Unexpectedly easy,isn't it? Suppose that these sides are $ AB,AC$ and for convenience denote them $ c,b$ respectively.Let $ \alpha$ be the angle between these two sides.Our goal is to prove that $ \alpha < 60^{\circ}$.Assume the contrary,i.e $ \alpha\geq 60^{\circ}$,therefore,$ \cos{\alpha}\leq\frac {1}{2}$ By the well-known formula of area of $ \triangle ABC$,it follows that: \[ \frac {abc}{4R} = a\cdot 2r = pr = \frac {a + b + c}{2}\cdot r \] It means that $ b + c = 3a$.Squaring the last relation gives us: $ b^2 + 2bc + c^2 = 9a^2 = 9(b^2 + c^2 - 2bc\cos{\alpha})$,or $ 8(b^2 + c^2) = bc(2 + 18\cos{\alpha})\leq 11bc$,what is clearly impossible,as it contradicts to am-gm inequality... P.S: It seems to me that I missed something,because if my solution would be correct we can even prove that $ \alpha\leq 45^{\circ}$ But I can't figure out where I did the mistake

everytihng is ok This is the first problem of second day

also we have $ \alpha \leq \arcsin(\frac {3\sqrt3}{8})$

in fact from the fact that $ b+c=3a$ it follows that $ a=s-a<\min\{b,c\}$, which implies that $ \angle A<60^{\circ}$..

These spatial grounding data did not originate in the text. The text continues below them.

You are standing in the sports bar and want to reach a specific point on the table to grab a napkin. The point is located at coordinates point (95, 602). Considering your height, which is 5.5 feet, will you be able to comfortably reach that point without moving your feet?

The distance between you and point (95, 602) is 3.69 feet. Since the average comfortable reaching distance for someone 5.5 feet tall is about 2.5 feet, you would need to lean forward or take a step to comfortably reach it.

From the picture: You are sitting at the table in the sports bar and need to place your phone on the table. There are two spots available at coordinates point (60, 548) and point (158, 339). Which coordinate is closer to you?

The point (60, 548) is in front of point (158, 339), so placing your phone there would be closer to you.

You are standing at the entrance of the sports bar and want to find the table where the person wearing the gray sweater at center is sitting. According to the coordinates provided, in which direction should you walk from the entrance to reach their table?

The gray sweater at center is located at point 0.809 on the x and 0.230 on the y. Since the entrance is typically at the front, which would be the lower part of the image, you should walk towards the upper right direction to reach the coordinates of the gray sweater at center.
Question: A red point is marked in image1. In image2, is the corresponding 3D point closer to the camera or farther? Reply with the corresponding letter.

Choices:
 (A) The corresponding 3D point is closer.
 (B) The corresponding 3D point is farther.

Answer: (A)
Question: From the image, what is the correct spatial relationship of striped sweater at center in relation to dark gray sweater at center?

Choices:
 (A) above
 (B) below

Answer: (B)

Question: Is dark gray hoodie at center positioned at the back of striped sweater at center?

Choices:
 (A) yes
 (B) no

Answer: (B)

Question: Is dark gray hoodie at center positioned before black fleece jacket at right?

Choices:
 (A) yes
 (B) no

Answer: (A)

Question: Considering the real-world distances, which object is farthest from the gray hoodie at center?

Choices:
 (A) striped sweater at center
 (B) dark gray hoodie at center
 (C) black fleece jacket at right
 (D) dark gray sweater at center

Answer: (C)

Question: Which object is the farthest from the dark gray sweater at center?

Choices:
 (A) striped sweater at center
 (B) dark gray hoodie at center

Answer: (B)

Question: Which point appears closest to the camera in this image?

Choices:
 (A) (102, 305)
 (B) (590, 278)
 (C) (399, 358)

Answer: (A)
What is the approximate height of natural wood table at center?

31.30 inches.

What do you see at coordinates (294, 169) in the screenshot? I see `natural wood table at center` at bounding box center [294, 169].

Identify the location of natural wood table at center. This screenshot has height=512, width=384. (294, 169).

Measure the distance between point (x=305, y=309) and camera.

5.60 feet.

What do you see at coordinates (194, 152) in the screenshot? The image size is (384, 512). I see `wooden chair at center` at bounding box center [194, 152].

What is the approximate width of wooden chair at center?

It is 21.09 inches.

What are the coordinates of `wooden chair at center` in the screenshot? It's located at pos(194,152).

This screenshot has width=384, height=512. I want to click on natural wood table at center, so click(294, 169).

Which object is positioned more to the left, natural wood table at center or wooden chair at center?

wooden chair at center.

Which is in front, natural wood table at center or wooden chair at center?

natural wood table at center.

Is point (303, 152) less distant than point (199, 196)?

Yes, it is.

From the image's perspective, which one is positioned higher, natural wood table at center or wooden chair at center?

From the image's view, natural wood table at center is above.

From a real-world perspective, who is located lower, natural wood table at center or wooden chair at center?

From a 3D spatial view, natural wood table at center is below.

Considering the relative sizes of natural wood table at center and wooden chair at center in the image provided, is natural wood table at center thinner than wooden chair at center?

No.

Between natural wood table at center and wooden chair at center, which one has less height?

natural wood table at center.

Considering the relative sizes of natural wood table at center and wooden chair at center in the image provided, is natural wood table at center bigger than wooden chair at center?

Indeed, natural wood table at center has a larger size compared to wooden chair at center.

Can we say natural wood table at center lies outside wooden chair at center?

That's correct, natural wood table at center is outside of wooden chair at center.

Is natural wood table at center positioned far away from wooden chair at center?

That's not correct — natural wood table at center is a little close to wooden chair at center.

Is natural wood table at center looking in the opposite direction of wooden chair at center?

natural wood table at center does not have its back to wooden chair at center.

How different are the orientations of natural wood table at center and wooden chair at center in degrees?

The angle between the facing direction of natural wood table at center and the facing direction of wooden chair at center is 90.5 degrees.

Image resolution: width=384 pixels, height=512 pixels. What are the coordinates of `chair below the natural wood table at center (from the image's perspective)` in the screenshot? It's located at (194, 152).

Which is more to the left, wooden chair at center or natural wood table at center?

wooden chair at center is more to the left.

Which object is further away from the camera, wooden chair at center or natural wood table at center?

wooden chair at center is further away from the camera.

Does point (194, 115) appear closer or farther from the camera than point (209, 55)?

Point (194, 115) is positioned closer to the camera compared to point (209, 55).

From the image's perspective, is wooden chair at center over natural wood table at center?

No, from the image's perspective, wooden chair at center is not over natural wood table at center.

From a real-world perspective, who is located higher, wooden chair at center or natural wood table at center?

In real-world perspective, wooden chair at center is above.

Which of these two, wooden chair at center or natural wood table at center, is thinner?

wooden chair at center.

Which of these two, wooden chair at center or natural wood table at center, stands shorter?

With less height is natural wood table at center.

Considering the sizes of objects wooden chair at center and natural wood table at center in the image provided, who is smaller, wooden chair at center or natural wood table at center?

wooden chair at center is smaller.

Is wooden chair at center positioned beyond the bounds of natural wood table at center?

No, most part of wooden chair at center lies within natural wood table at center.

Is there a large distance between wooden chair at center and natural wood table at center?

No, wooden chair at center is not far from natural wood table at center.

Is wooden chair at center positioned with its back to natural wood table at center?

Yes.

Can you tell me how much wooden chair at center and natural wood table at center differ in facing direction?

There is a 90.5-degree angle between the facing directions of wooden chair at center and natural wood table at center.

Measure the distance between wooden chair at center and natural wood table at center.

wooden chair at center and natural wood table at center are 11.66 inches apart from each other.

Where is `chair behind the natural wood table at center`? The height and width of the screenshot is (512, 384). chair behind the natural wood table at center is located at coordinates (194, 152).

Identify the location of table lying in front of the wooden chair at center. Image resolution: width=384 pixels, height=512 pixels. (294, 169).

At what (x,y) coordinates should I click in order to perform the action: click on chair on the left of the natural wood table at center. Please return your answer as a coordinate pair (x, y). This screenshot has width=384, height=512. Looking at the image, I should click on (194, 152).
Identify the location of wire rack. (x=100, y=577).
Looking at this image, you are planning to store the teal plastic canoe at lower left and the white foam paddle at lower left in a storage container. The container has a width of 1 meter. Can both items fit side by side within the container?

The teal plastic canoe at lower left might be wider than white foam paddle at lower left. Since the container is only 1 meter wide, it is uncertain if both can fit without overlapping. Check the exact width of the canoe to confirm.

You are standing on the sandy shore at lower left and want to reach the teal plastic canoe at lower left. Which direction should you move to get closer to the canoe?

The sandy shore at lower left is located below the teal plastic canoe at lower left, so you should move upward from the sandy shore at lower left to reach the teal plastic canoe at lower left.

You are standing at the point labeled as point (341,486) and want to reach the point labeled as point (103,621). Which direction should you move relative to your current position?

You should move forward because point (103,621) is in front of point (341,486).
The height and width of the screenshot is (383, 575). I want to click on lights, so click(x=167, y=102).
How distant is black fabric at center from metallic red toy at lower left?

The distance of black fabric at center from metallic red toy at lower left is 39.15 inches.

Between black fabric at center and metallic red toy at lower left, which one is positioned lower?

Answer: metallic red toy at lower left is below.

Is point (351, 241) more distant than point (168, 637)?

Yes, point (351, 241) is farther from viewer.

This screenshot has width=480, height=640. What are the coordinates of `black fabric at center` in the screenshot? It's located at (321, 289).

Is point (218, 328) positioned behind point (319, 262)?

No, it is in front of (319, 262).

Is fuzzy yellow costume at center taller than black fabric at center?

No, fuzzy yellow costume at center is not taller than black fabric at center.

Here is my solution: $ bc=8Rr\Rightarrow \frac{b}{2R}\frac{c}{2R}=2\frac{r}{R}$ $ \Rightarrow \sin B\sin C=8\sin\frac{A}{2}\sin\frac{B}{2}\sin\frac{C}{2}$ $ \Rightarrow \cos \frac{B}{2}\cos \frac{C}{2}=2\sin\frac{A}{2}$ $ \Rightarrow\frac{1}{2}\ge \sin\frac{A}{2}$ $ \Rightarrow 60\ge A$